*Assignment*: Retype the text of each of the records below line for line, with no changes. Leave the pictures out.

*Records supplied*:
- Opening Delimiter -
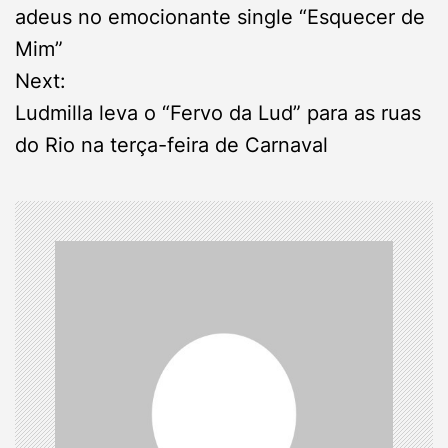
o
adeus no emocionante single “Esquecer de
s
Mim”
Next:
t
Ludmilla leva o “Fervo da Lud” para as ruas
n
do Rio na terça-feira de Carnaval
a
v
i
g
a
t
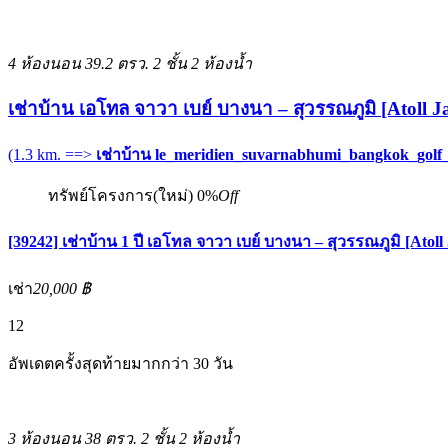
4 ห้องนอน
39.2 ตรว.
2 ชั้น
2 ห้องน้ำ
เช่าบ้าน เอโทล จาวา เบย์ บางนา – สุวรรณภูมิ [Atoll J
(1.3 km. ==>
เช่าบ้าน le_meridien_suvarnabhumi_bangkok_golf
ทรัพย์โครงการ(ใหม่)
0%
Off
[39242] เช่าบ้าน 1 ปี เอโทล จาวา เบย์ บางนา – สุวรรณภูมิ [Atoll
เช่า
20,000 ฿
12
อัพเดตครั้งสุดท้ายมากกว่า 30 วัน
3 ห้องนอน
38 ตรว.
2 ชั้น
2 ห้องน้ำ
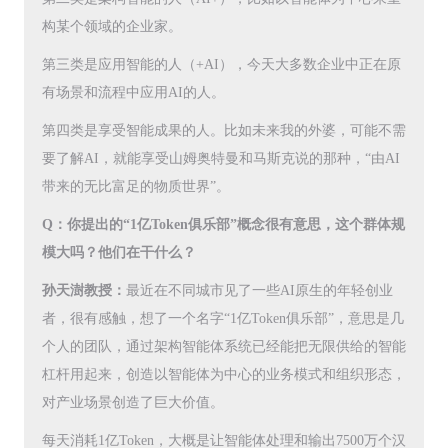
构某个领域的企业家。
第三类是应用智能的人（+AI），今天大多数企业中正在原
有场景和流程中应用AI的人。
第四类是享受智能成果的人。比如未来我的外婆，可能不需
要了解AI，就能享受山姆奥特曼和马斯克说的那种，“由AI
带来的无比富足的物质世界”。
Q：你提出的“1亿Token俱乐部”概念很有意思，这个群体规
模大吗？他们在干什么？
孙天澍教授：
最近在不同城市见了一些AI原生的年轻创业
者，很有感触，想了一个名字“1亿Token俱乐部”，意思是几
个人的团队，通过架构智能体系统已经能把无限供给的智能
杠杆用起来，创造以智能体为中心的业务模式和组织形态，
对产业场景创造了巨大价值。
每天消耗1亿Token，大概是让智能体处理和输出7500万个汉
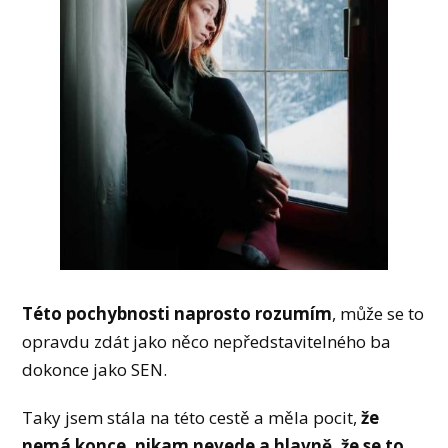
Této pochybnosti naprosto rozumím
, může se to
opravdu zdát jako něco nepředstavitelného ba
dokonce jako SEN.
Taky jsem stála na této cestě a měla pocit,
že
nemá konce, nikam nevede a hlavně, že se to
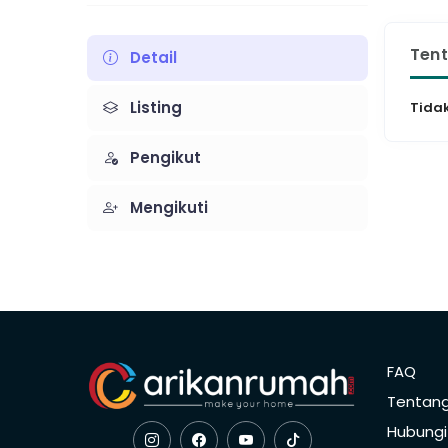
Ten
Detail
Listing
Tidak
Pengikut
Mengikuti
FAQ
Tentan
Hubungi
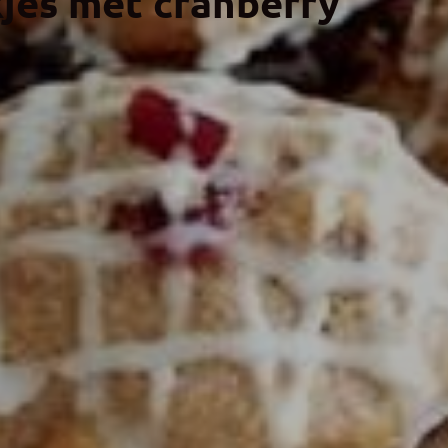
es met cranberry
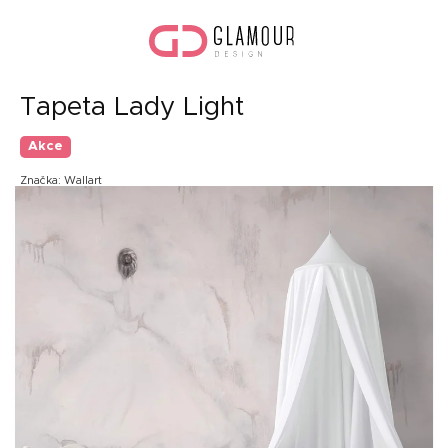
Přejít
Náku
na
koší
obsah
Tapeta Lady Light
Akce
Značka:
Wallart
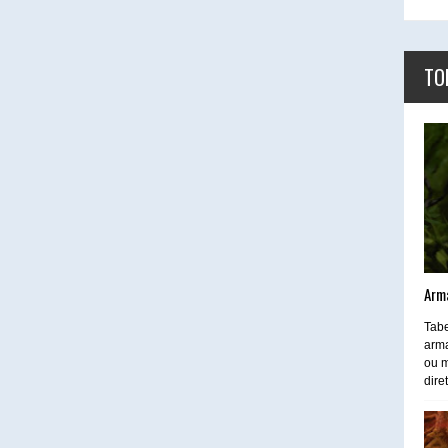
TO
Arm
Tabe
arma
ou m
dire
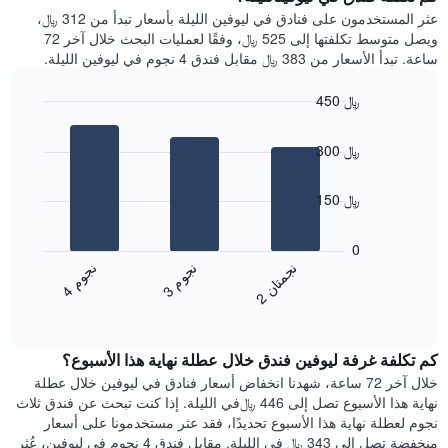
Y
غرفة
عثر المستخدمون على فنادق في ليوفين الليلة بأسعار تبدأ من 312 ﷼،
الذي
كل
ويصل متوسط تكلفتها إلى 525 ﷼، وفقًا لعمليات البحث خلال آخر 72
يعرض
يوم
ساعة. تبدأ الأسعار من 383 ﷼ مقابل فندق 4 نجوم في ليوفين الليلة.
متوسط
في
سعر
الأسبوع
450 ﷼
غرفة
يتضمن
Bar
المخطط
Chart
graphic.
chart
1
300 ﷼
with
محور
3
X
bars.
150 ﷼
الذي
يعرض
يعرض
أيام
المخطط
0
الأسبوع.
التالي
ن
م
ن
ن
ن
م
يتضمن
متوسط
3
ج
و
4
ج
و
2
ج
م
ت
ا
المخطط
End
سعر
of
التالي
الغرفة
interactive
1
هذه
chart
محور
كم تكلفة غرفة ليوفين فندق خلال عطلة نهاية هذا الأسبوع؟
الليلة
Y
الذي
خلال آخر 72 ساعة، شهدنا انخفاض أسعار فنادق في ليوفين خلال عطلة
الذي
عُثر
نهاية هذا الأسبوع تصل إلى 446 ﷼في الليلة. إذا كنت تبحث عن فندق ثلاث
يعرض
عليه
نجوم لعطلة نهاية هذا الأسبوع تحديدًا، فقد عثر مستخدمونا على أسعار
متوسط
خلال
منخفضة تصل إلى 343 ﷼ في الليلة. مقابل فندق 4 نجوم في ليوفين، عُثر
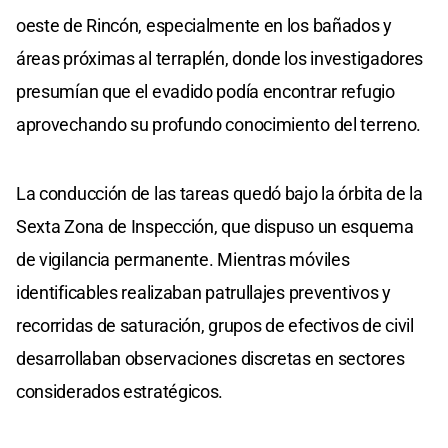
oeste de Rincón, especialmente en los bañados y
áreas próximas al terraplén, donde los investigadores
presumían que el evadido podía encontrar refugio
aprovechando su profundo conocimiento del terreno.
La conducción de las tareas quedó bajo la órbita de la
Sexta Zona de Inspección, que dispuso un esquema
de vigilancia permanente. Mientras móviles
identificables realizaban patrullajes preventivos y
recorridas de saturación, grupos de efectivos de civil
desarrollaban observaciones discretas en sectores
considerados estratégicos.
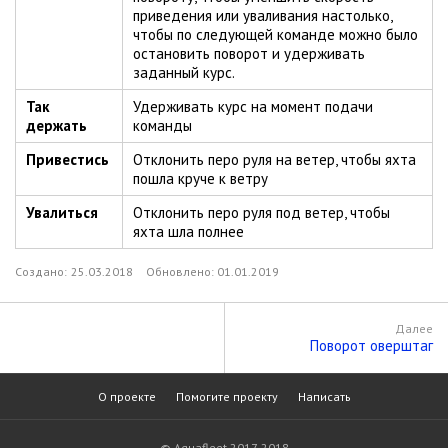
приведения или уваливания настолько,
чтобы по следующей команде можно было
остановить поворот и удерживать
заданный курс.
Так
Удерживать курс на момент подачи
держать
команды
Привестись
Отклонить перо руля на ветер, чтобы яхта
пошла круче к ветру
Увалиться
Отклонить перо руля под ветер, чтобы
яхта шла полнее
Создано:
25.03.2018
Обновлено:
01.01.2019
Далее
Поворот оверштаг
О проекте
Помогите проекту
Написать
© Aquafleet 2017-2018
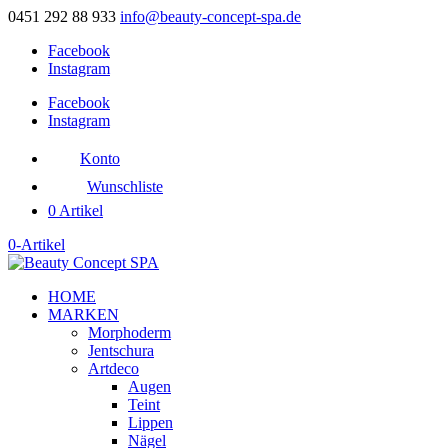
0451 292 88 933
info@beauty-concept-spa.de
Facebook
Instagram
Facebook
Instagram
Konto
Wunschliste
0 Artikel
0-Artikel
HOME
MARKEN
Morphoderm
Jentschura
Artdeco
Augen
Teint
Lippen
Nägel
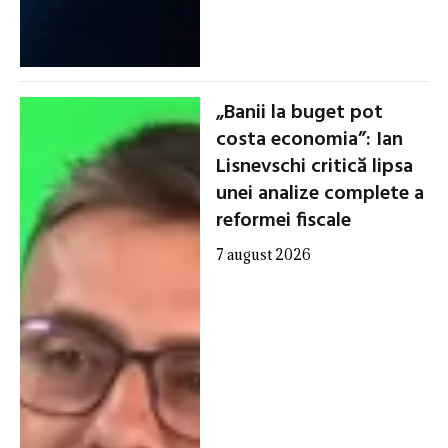
„Banii la buget pot
costa economia”: Ian
Lisnevschi critică lipsa
unei analize complete a
reformei fiscale
7 august 2026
- Closing Delimiter -
*Task result*:
o
adeus no emocionante single “Esquecer de
s
Mim”
Next:
t
Ludmilla leva o “Fervo da Lud” para as ruas
n
do Rio na terça-feira de Carnaval
a
v
i
g
a
t
4 ห้องนอน
39.2 ตรว.
2 ชั้น
2 ห้องน้ำ
เช่าบ้าน เอโทล จาวา เบย์ บางนา – สุวรรณภูมิ [Atoll J
(1.3 km. ==>
เช่าบ้าน le_meridien_suvarnabhumi_bangkok_golf
ทรัพย์โครงการ(ใหม่)
0%
Off
[39242] เช่าบ้าน 1 ปี เอโทล จาวา เบย์ บางนา – สุวรรณภูมิ [Atoll
เช่า
20,000 ฿
12
อัพเดตครั้งสุดท้ายมากกว่า 30 วัน
3 ห้องนอน
38 ตรว.
2 ชั้น
2 ห้องน้ำ
构某个领域的企业家。
第三类是应用智能的人（+AI），今天大多数企业中正在原
有场景和流程中应用AI的人。
第四类是享受智能成果的人。比如未来我的外婆，可能不需
要了解AI，就能享受山姆奥特曼和马斯克说的那种，“由AI
带来的无比富足的物质世界”。
Q：你提出的“1亿Token俱乐部”概念很有意思，这个群体规
模大吗？他们在干什么？
孙天澍教授：
最近在不同城市见了一些AI原生的年轻创业
者，很有感触，想了一个名字“1亿Token俱乐部”，意思是几
个人的团队，通过架构智能体系统已经能把无限供给的智能
杠杆用起来，创造以智能体为中心的业务模式和组织形态，
对产业场景创造了巨大价值。
每天消耗1亿Token，大概是让智能体处理和输出7500万个汉
Této pochybnosti naprosto rozumím
, může se to
opravdu zdát jako něco nepředstavitelného ba
dokonce jako SEN.
Taky jsem stála na této cestě a měla pocit,
že
nemá konce, nikam nevede a hlavně, že se to
Ten
Detail
Listing
Tidak
Pengikut
Mengikuti
FAQ
Tentan
Hubungi
es met cranberry
Přejít
Náku
na
koší
obsah
Tapeta Lady Light
Akce
Značka:
Wallart
TO
Arm
Tabe
arma
ou m
dire
Y
غرفة
عثر المستخدمون على فنادق في ليوفين الليلة بأسعار تبدأ من 312 ﷼،
الذي
كل
ويصل متوسط تكلفتها إلى 525 ﷼، وفقًا لعمليات البحث خلال آخر 72
يعرض
يوم
ساعة. تبدأ الأسعار من 383 ﷼ مقابل فندق 4 نجوم في ليوفين الليلة.
متوسط
في
سعر
الأسبوع
450 ﷼
غرفة
يتضمن
Bar
المخطط
Chart
graphic.
chart
1
300 ﷼
with
محور
3
X
bars.
150 ﷼
الذي
يعرض
يعرض
أيام
المخطط
0
الأسبوع.
التالي
ن
م
ن
ن
ن
م
يتضمن
متوسط
3
ج
و
4
ج
و
2
ج
م
ت
ا
المخطط
End
سعر
of
التالي
الغرفة
interactive
1
هذه
chart
محور
كم تكلفة غرفة ليوفين فندق خلال عطلة نهاية هذا الأسبوع؟
الليلة
Y
الذي
خلال آخر 72 ساعة، شهدنا انخفاض أسعار فنادق في ليوفين خلال عطلة
الذي
عُثر
نهاية هذا الأسبوع تصل إلى 446 ﷼في الليلة. إذا كنت تبحث عن فندق ثلاث
يعرض
عليه
نجوم لعطلة نهاية هذا الأسبوع تحديدًا، فقد عثر مستخدمونا على أسعار
متوسط
خلال
منخفضة تصل إلى 343 ﷼ في الليلة. مقابل فندق 4 نجوم في ليوفين، عُثر
oeste de Rincón, especialmente en los bañados y
áreas próximas al terraplén, donde los investigadores
presumían que el evadido podía encontrar refugio
aprovechando su profundo conocimiento del terreno.
La conducción de las tareas quedó bajo la órbita de la
Sexta Zona de Inspección, que dispuso un esquema
de vigilancia permanente. Mientras móviles
identificables realizaban patrullajes preventivos y
recorridas de saturación, grupos de efectivos de civil
desarrollaban observaciones discretas en sectores
considerados estratégicos.
приведения или уваливания настолько,
чтобы по следующей команде можно было
остановить поворот и удерживать
заданный курс.
Так
Удерживать курс на момент подачи
держать
команды
Привестись
Отклонить перо руля на ветер, чтобы яхта
пошла круче к ветру
Увалиться
Отклонить перо руля под ветер, чтобы
яхта шла полнее
Создано:
25.03.2018
Обновлено:
01.01.2019
Далее
Поворот оверштаг
О проекте
Помогите проекту
Написать
© Aquafleet 2017-2018
0451 292 88 933
info@beauty-concept-spa.de
Facebook
Instagram
Facebook
Instagram
Konto
Wunschliste
0 Artikel
0-Artikel
HOME
MARKEN
Morphoderm
Jentschura
Artdeco
Augen
Teint
Lippen
Nägel
„Banii la buget pot
costa economia”: Ian
Lisnevschi critică lipsa
unei analize complete a
reformei fiscale
7 august 2026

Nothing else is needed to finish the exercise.